Work order ->
Reproduce word for word the part of the forum post about probation appointments from "Member since" up to and including "for illegal activity.".

Source text ->
Content starts

Distressed and pregnant

Member since
November 2020

1006 posts

Posted Tue November 1, 2022 12:05pmReport post

Hi,

In my area probation don't visit, my person had weekly appointments with probation for the first couple of months and then moved to monthly but he has to go to their office rather than them coming to the house. Probation can ask to check devices but they don't often in my persons experience. Probation is meant to be more about rehabilitation so they ask general questions about mental health, relationships, work and contact with children within the family and friends circle. Visor also ask general questions but they are more interested in monitoring devices for illegal activity.

Content ends

Data below ->

Content starts

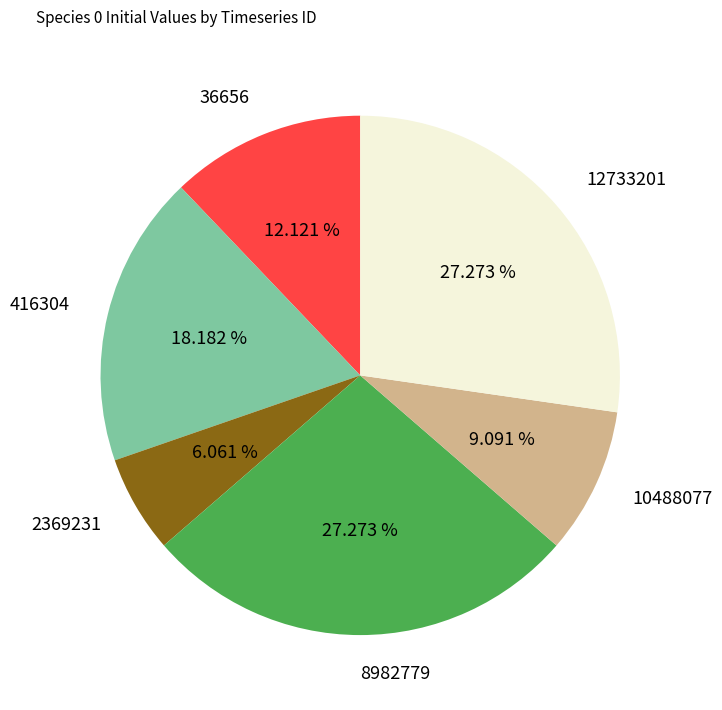

Does 2369231 account for over 50% of the chart?

No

Content ends

Solution ->
Member since
November 2020

1006 posts

Posted Tue November 1, 2022 12:05pmReport post

Hi,

In my area probation don't visit, my person had weekly appointments with probation for the first couple of months and then moved to monthly but he has to go to their office rather than them coming to the house. Probation can ask to check devices but they don't often in my persons experience. Probation is meant to be more about rehabilitation so they ask general questions about mental health, relationships, work and contact with children within the family and friends circle. Visor also ask general questions but they are more interested in monitoring devices for illegal activity.